僕は中学生の頃に音楽に目覚めた。たぶん大人の一歩を踏み出したかったのだろう。自分でCDシングルを買って推しのアーティストのその一曲を自分のものにしたあたりから急に目覚めた。
この贅沢な感覚は学生の頃には楽しかった。好きな人の作品は買って支援するのだ。この頃はまだわかりやすかったのかもしれない。今はCD買ったりしないし寂しい話といえば寂しいのだが。
中学生の頃に毎回CD買ってたらオケラ街道まっしぐらだ。なので序列みたいなのをつけていた。絶対欲しいのは買うがそこまでいかないやつはラジオ音源やテレビの音楽番組からRECするのだ。
僕の中学生の頃はまだバブルの残り香が残っていて音楽も売れに売れて音楽番組もそれなりにあった。ラジオではKOSEカウントダウンジャパンというのがオリコン上位の音楽を取り上げていたしテレビではミュージックステーションやMJ(ややマニアックなカルト番組)やカウントダウン100なる番組があった。

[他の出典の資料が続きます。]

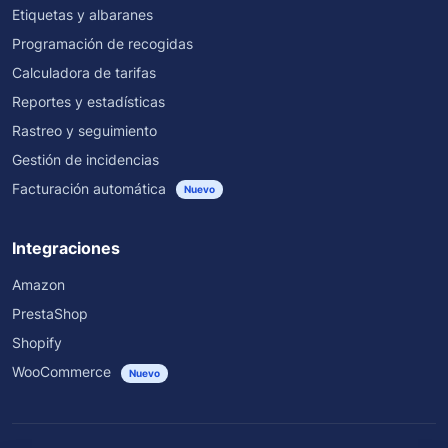
Etiquetas y albaranes
Programación de recogidas
Calculadora de tarifas
Reportes y estadísticas
Rastreo y seguimiento
Gestión de incidencias
Facturación automática
Nuevo
Integraciones
Amazon
PrestaShop
Shopify
WooCommerce
Nuevo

中学3年の頃にめちゃくちゃ売れてたアーティストがいた。そのアーティストは氷室京介といった。Kiss meという曲が売れに売れていた。音楽に目覚めたばかりの僕にはかなり効いた。なんだこれはと衝撃だった。
元々はBOØWYのボーカルらしいがそんなことは僕は知るよしもなかった。今観てもあのPVと歌声は羨ましい。というか同じ人間としてこんなにも個体差が違うのかと愕然とした。
あのカッコいい感じを醸し出せる人はそんなにいない。僕が同じようにやったらまがいものの笑いもののお笑い種である。同じような感覚は後ほど散々に味わう。

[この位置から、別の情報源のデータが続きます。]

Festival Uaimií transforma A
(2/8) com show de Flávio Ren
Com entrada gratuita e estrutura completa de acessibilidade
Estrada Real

unicornの奥田民生を見てはあの飄々とした雰囲気でめちゃくちゃ歌唱力あるのに偉ぶらないあの感じに嫉妬して黒夢の清春のあの中性的な感じに憧れてあんな風になれないのかと青春時代の僕は悶々としていた。
ただなんとなく氷室京介さんを見ていても虚像を背負っているんだなとはどことなく思っていた。日常生活まであんなオーラ放っているなんて思わないけど。メディアに出る時はそんな隙を見せないしディズニーランドのような徹底した作り込みである。
氷室京介さんのkiss meは大ヒットしていたし僕もCDを買った。僕もカラオケで歌ったりはするけどあの甘い声は真似出来ない。アレは天が与えた産物なのである。ここでも個体差という深い絶望感を僕は味わうのだ。
ほいでメディアにあまり出てこないというのもいい。この頃のアーティストは謎を背負ってわざと公に出てこないアーティストがそれなりにいた。大黒摩季とか出てこないのに大ヒットして謎だった。今のメディアにでまくる彼女もいいがミステリアスさも必要だ。
のちに氷室京介もHEY!HEY!HEY!に出てくる事になったが。実は僕が思ってた通りシャイで声が小さくて普通の人だった。それが歌い出したら豹変というか一気にスターのオーラを纏うんだからやっぱりスイッチがどこかにあるんだろう。